Amendment No.5 to the FlexShopper, Inc. 2018 Omnibus Equity Compensation Plan (previously filed as Appendix B to the Company's Definitive Proxy Statement filed on September 9, 2024 and incorporated herein by reference)
Contract Categories:
Human Resources
- Compensation Agreements
EX-10.2 2 amendmentno5omnibusplan.htm EX-10.2 Document
Amendment No. 5 to the
FlexShopper, Inc. 2018 Omnibus Equity Compensation Plan
FlexShopper, Inc. 2018 Omnibus Equity Compensation Plan
This Amendment (“Amendment”), dated October 7, 2024, of the 2018 Omnibus Equity Compensation Plan (the “Existing Plan,” and as amended, the “Plan”), of FlexShopper, Inc., a Delaware corporation (the “Company”), is made and adopted by the Company, subject to approval of the stockholders of the Company.
Statement of Purpose
The Existing Plan was originally approved by the Company’s Board of Directors (the “Board”) on March 1, 2018, and by its stockholders on April 26, 2018, and became effective on such date. The Existing Plan was subsequently amended by Amendment No. 1 thereto by the Board on February 21, 2019, and by the Company’s stockholders on May 2, 2019, by Amendment No. 2 thereto by the Board on April 24, 2020, and by the Company’s stockholders on June 10, 2020, by Amendment No. 3 thereto by the Board on March 31, 2021, and by our stockholders on June 9, 2021, and by Amendment No. 4 thereto by the Board on August 8, 2023, and by our stockholders on November 1, 2024. The Board may amend the Plan at any time, pursuant to and subject to Section 5.2 of the Plan, contingent on approval by the stockholders of the Company, if stockholder approval is required by applicable law or applicable securities exchange listing requirements.
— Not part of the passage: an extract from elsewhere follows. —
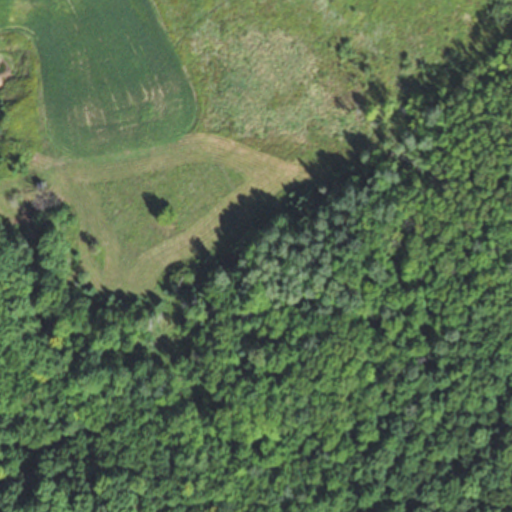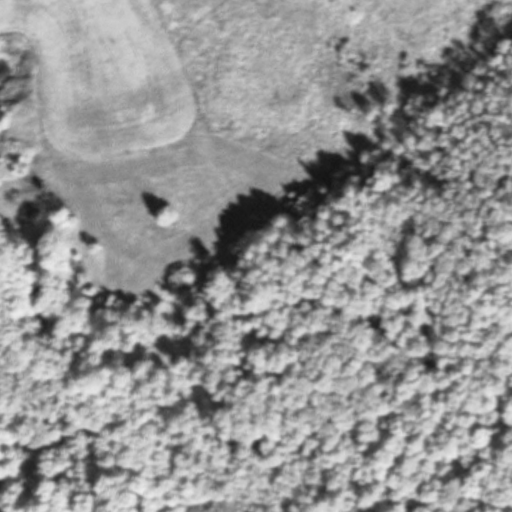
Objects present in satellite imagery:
crop: (120, 135)
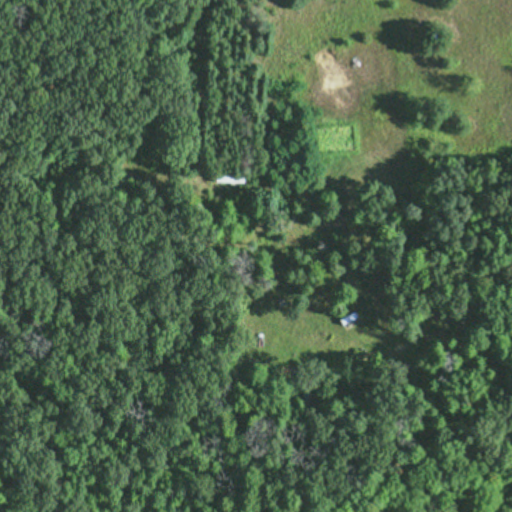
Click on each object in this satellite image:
building: (228, 179)
road: (407, 348)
The Board has determined that it is advisable and in the best interest of the Company to again amend the Plan to increase the number of shares of the Company’s common stock, par value $0.0001 per share, authorized for issuance under the Plan by 3,000,000 shares, and to make the other changes to the Plan described in this Amendment.
NOW, THEREFORE, the Plan is hereby amended as follows, subject to approval by the stockholders of the Company:
1. Capitalized Terms. All capitalized terms used and not defined herein shall have the meanings given thereto in the Plan.
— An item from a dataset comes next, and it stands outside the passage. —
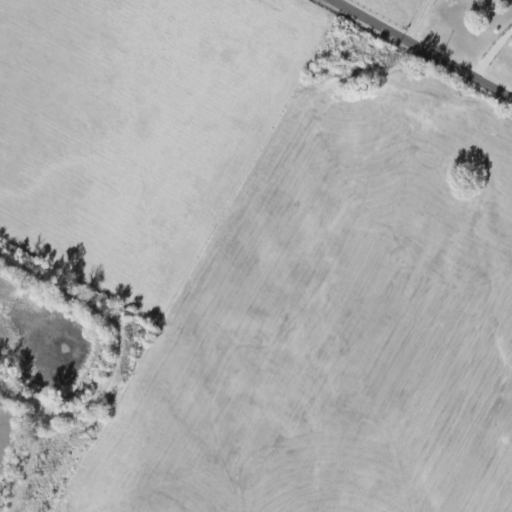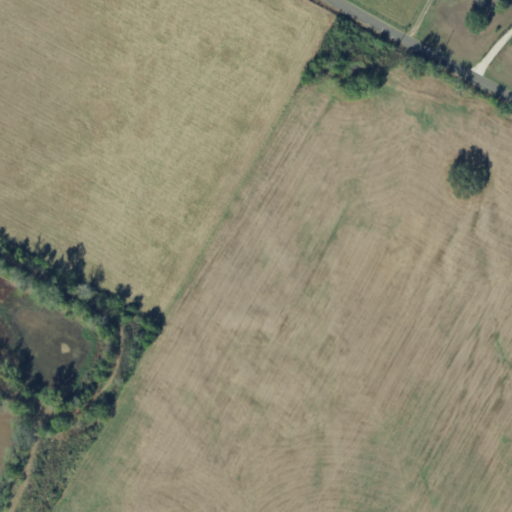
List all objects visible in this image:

2. Amendment of Section 4.1 of the Plan. Section 4.1 of the Plan is hereby deleted in its entirety and replaced with the following:
“4.1 Authorized Number of Shares
Subject to adjustment under Section 15, the total number of Shares authorized to be awarded under the Plan shall not exceed the sum of (1) 8,057,000 shares, plus (2) effective upon November 1, 2023 (subject to stockholder approval), 3,000,000 shares. In addition, Shares underlying any outstanding award granted under a Prior Plan that, after the Effective Date, expires, or is terminated, surrendered, or forfeited for any reason without issuance of Shares shall be available for the grant of new Awards. As provided in Section 1, no new awards shall be granted under the Prior Plans after the Effective Date. Shares issued under the Plan shall consist in whole or in part of authorized but unissued Shares, treasury Shares, or Shares purchased on the open market or otherwise, all as determined by the Company from time to time.”
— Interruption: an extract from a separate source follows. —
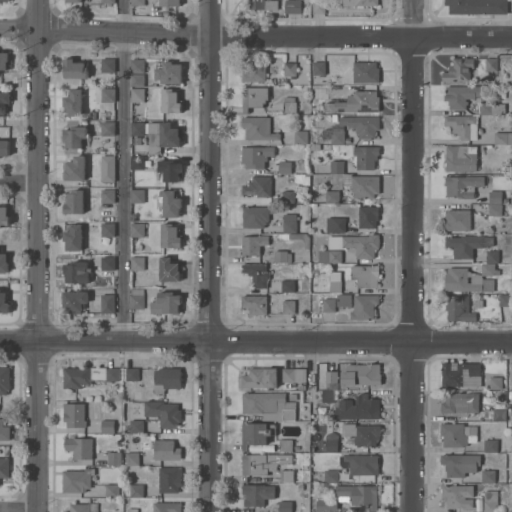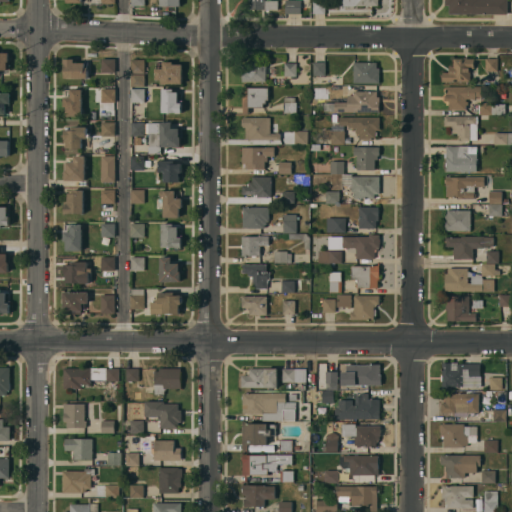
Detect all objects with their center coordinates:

3. Amendment of Section 4.3 of the Plan. Section 4.3 of the Plan is hereby deleted in its entirety and replaced with the following:
“4.3 Incentive Stock Option Award Limits
Subject to adjustment under Section 15, 11,000,000 Shares available for issuance under the Plan shall be available for issuance as Incentive Stock Options.”
4. Reference to and Effect on the Plan. The Plan, as amended hereby, and all other documents, instruments and agreements executed and/or delivered in connection therewith, shall remain in full force and effect, and are hereby ratified and confirmed.
5. Governing Law. This Amendment shall be governed by and construed in accordance with the laws of the State of Delaware.